The task
Search the material for "pixels" and copy each line in which it is found.

<<<<

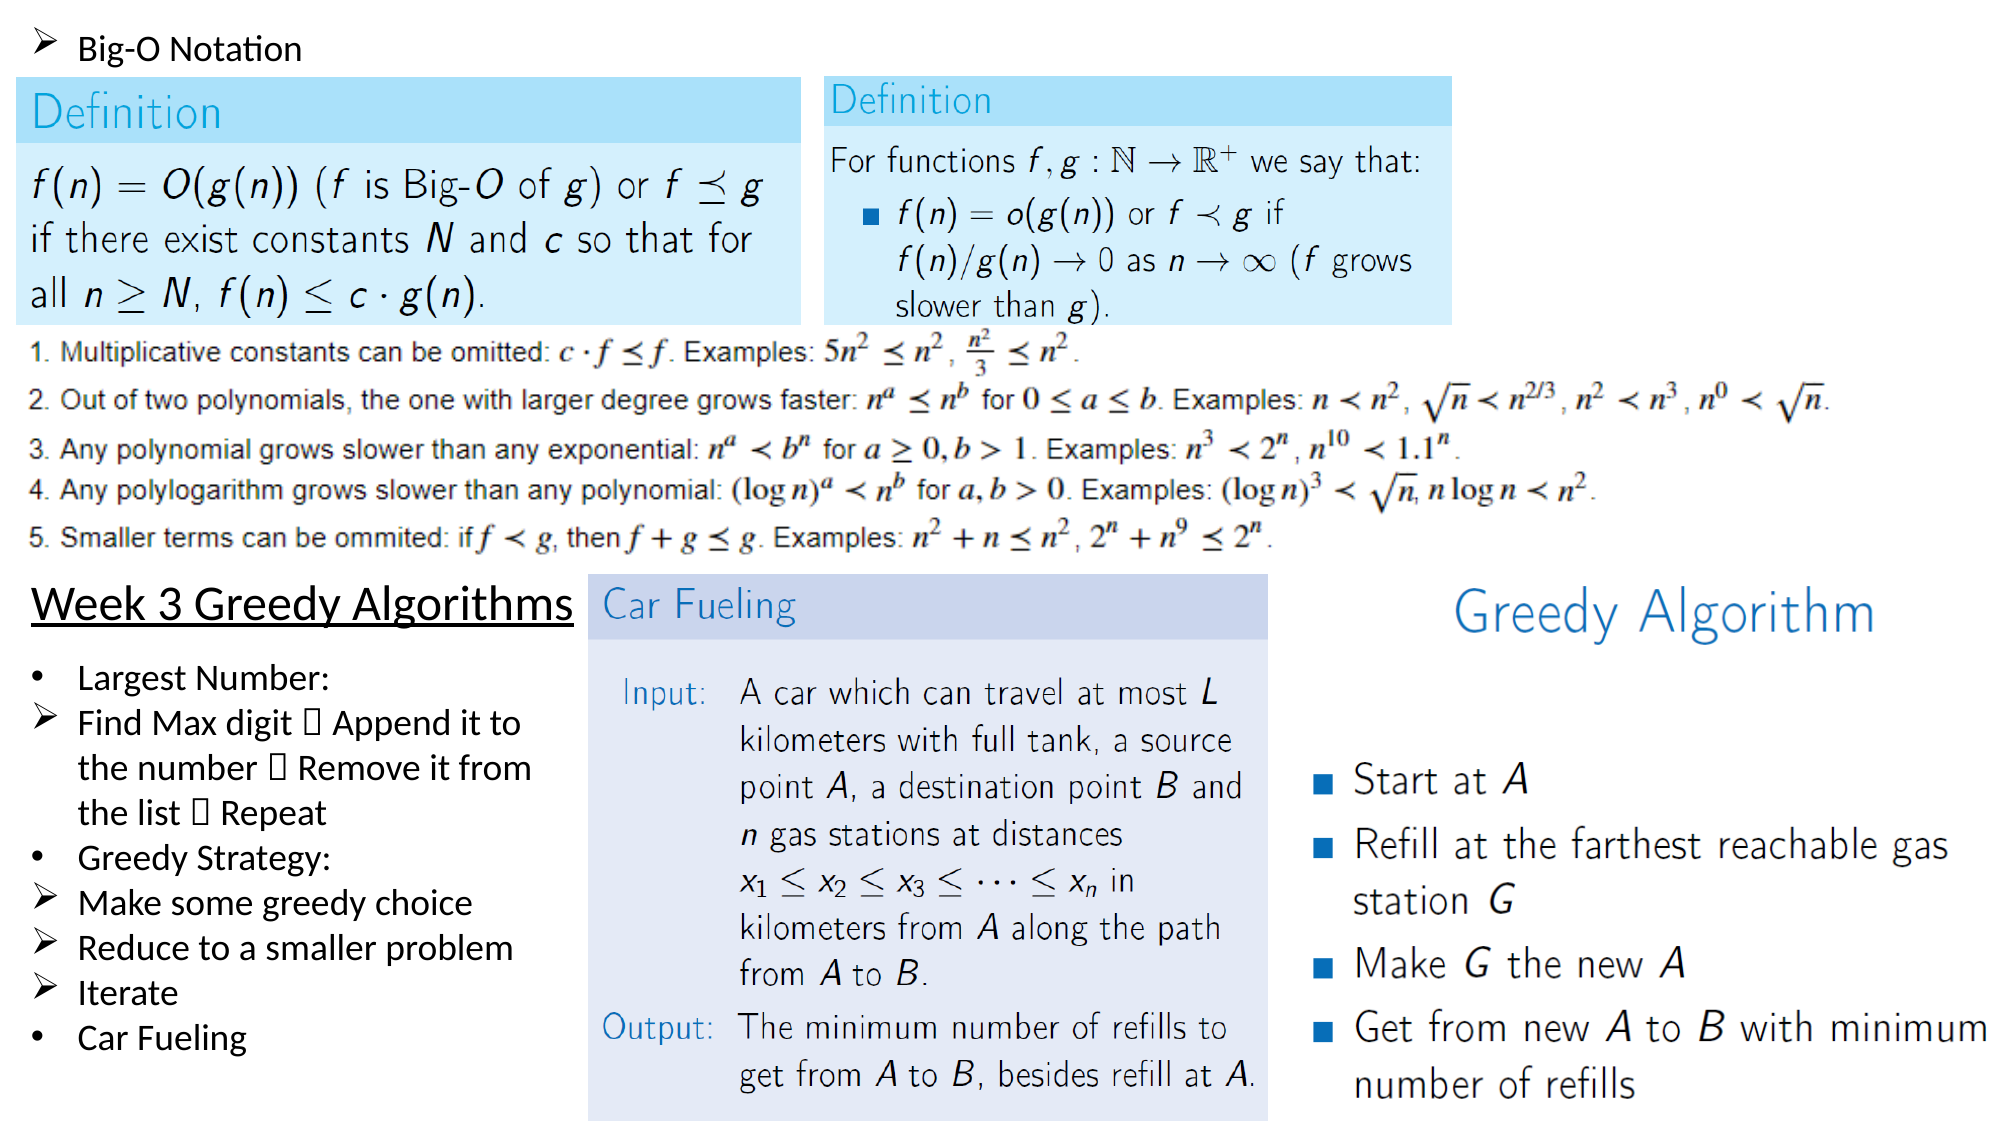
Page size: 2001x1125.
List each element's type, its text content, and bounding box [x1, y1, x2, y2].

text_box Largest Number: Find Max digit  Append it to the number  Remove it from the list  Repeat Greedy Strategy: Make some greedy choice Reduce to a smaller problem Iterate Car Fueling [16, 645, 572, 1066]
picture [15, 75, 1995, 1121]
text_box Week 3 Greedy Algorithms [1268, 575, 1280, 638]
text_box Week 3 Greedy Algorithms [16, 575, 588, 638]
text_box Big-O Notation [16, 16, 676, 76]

>>>>
<<<<

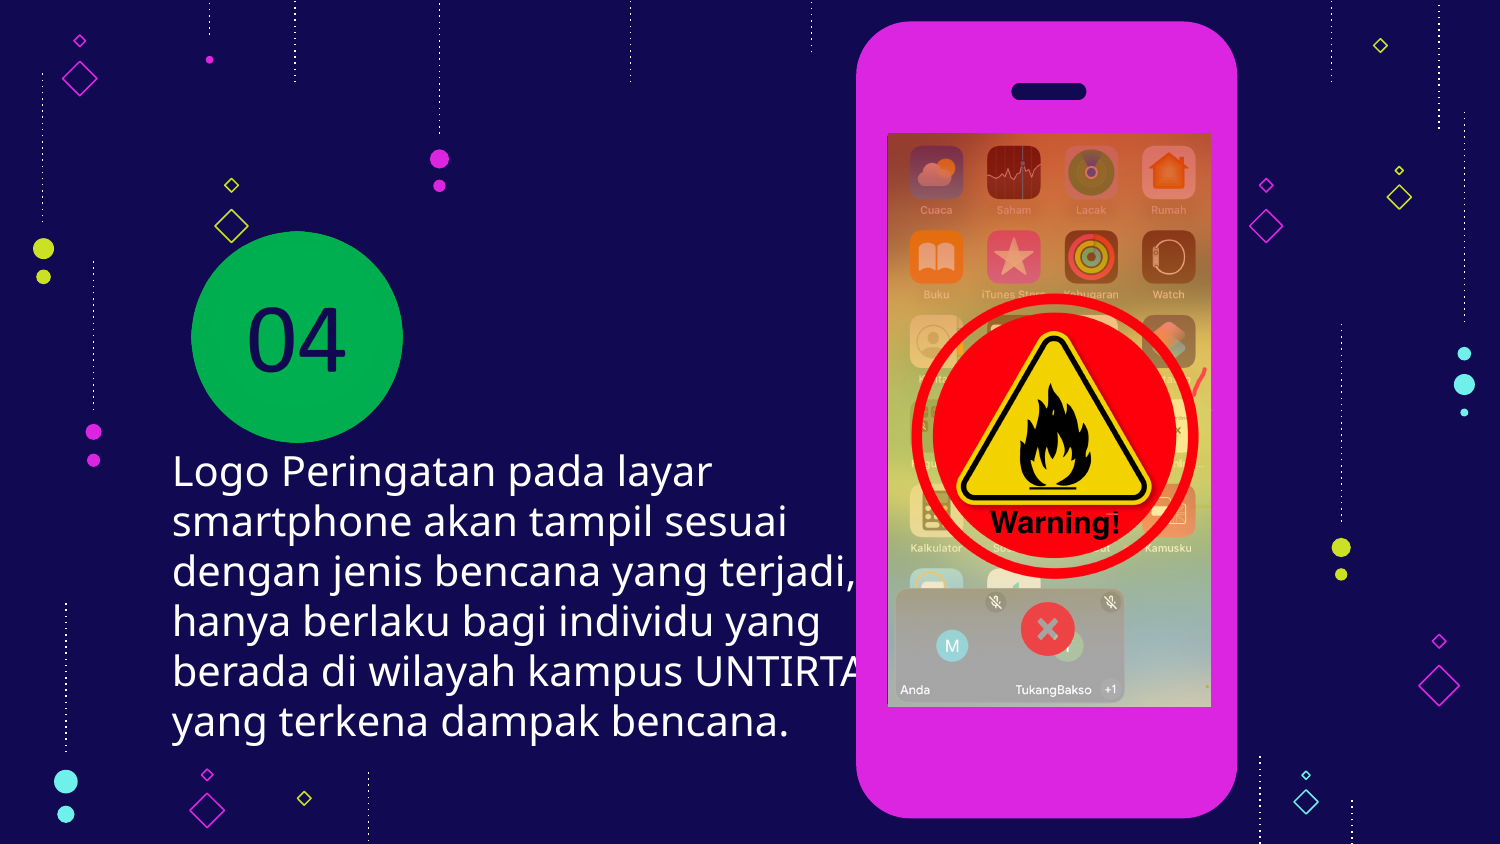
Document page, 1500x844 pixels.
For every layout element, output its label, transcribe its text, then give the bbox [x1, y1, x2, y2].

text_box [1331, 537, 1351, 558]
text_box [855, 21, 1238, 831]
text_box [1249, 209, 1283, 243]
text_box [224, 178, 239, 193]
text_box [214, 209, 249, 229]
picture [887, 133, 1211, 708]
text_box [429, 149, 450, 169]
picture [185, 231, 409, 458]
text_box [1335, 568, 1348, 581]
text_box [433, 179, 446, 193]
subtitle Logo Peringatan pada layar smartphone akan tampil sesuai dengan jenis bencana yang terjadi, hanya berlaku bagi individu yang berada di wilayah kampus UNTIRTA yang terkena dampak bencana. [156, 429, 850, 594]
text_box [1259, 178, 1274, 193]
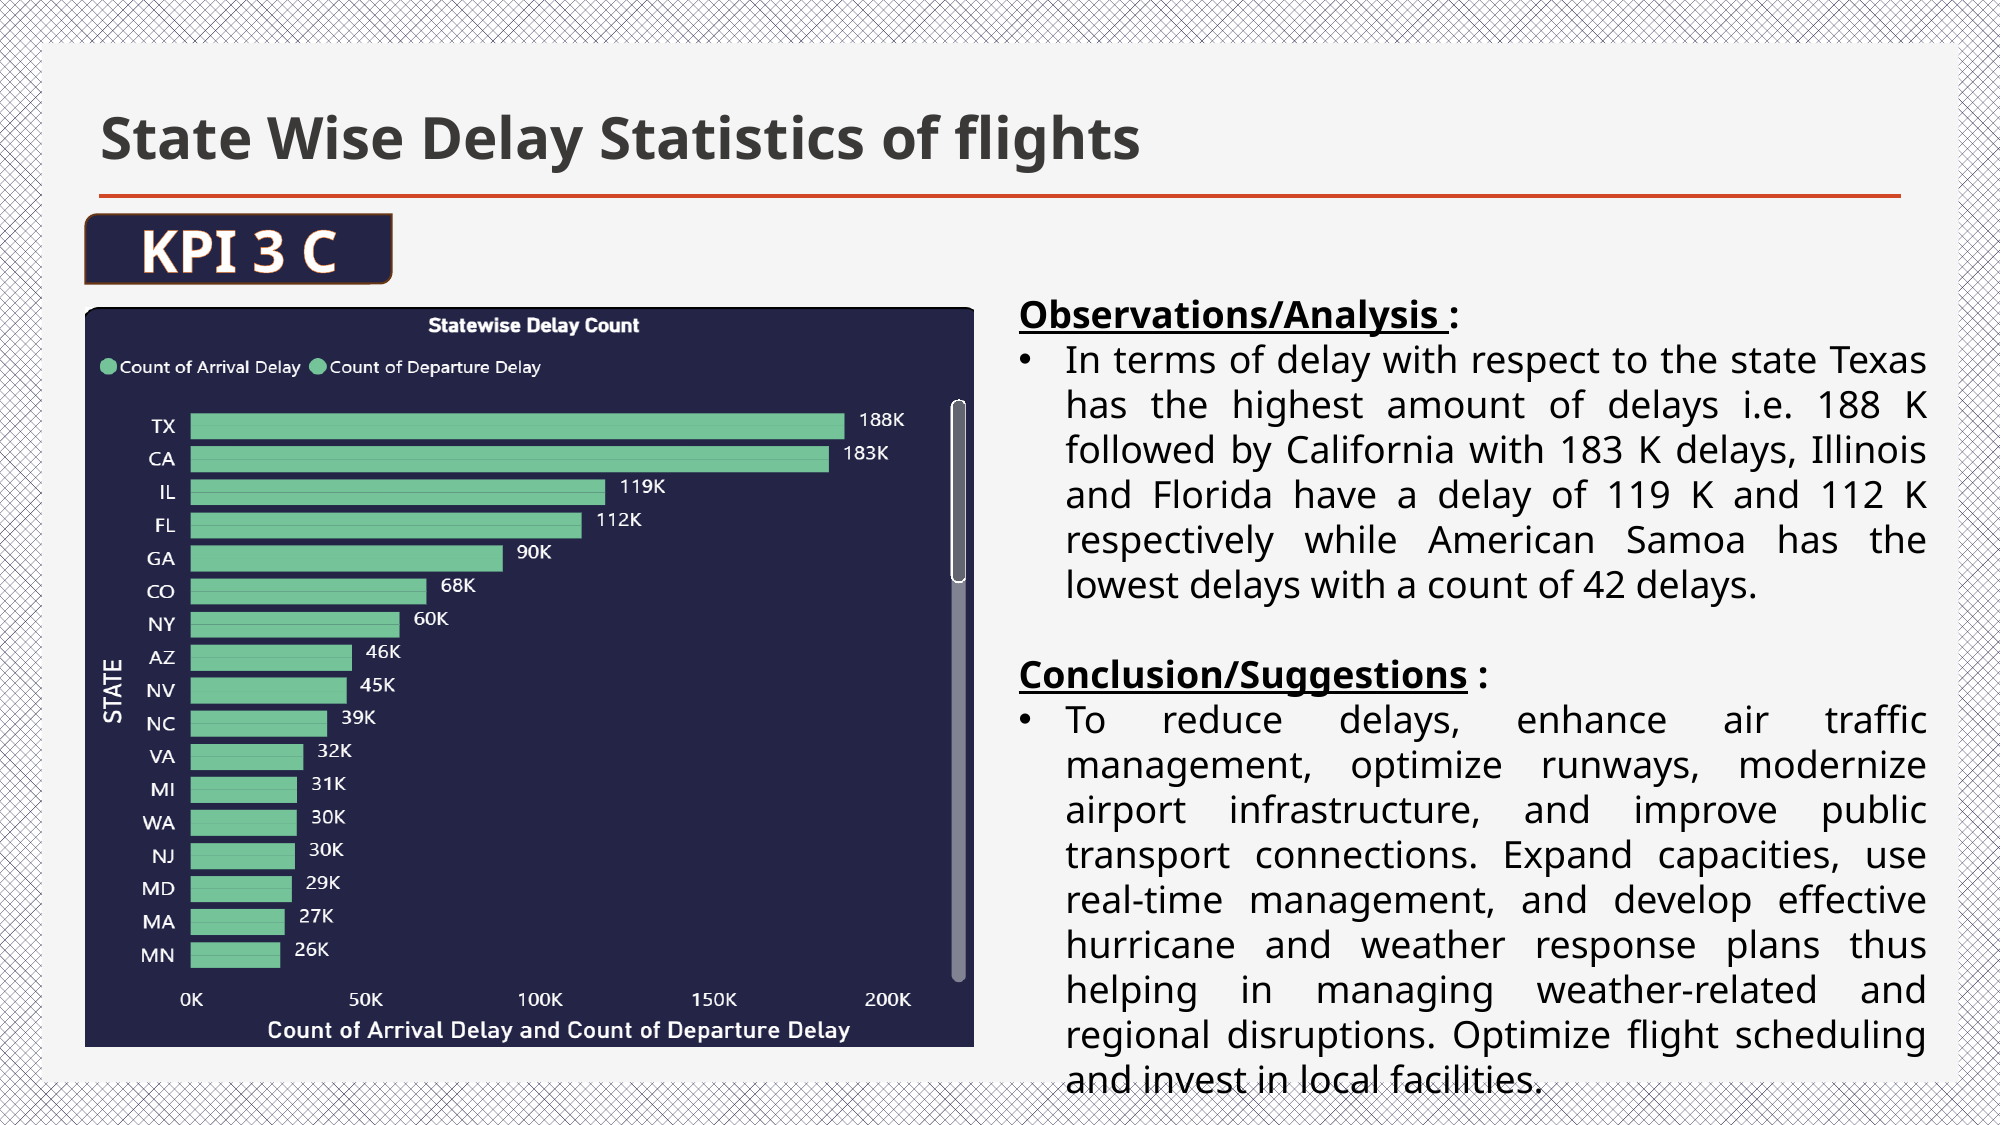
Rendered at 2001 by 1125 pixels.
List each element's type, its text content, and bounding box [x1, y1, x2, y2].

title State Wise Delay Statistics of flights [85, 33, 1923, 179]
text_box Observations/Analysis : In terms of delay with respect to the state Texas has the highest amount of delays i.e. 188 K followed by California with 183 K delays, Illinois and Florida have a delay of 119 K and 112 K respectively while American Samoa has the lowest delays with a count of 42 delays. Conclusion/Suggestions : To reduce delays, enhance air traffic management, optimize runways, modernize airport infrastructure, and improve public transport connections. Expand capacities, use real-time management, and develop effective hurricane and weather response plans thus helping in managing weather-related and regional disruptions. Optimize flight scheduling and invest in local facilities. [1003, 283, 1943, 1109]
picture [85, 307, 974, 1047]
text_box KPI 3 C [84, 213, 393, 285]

>>>>

Response
Document page, 1500x844 pixels.
Rendered at 2001 by 1125 pixels.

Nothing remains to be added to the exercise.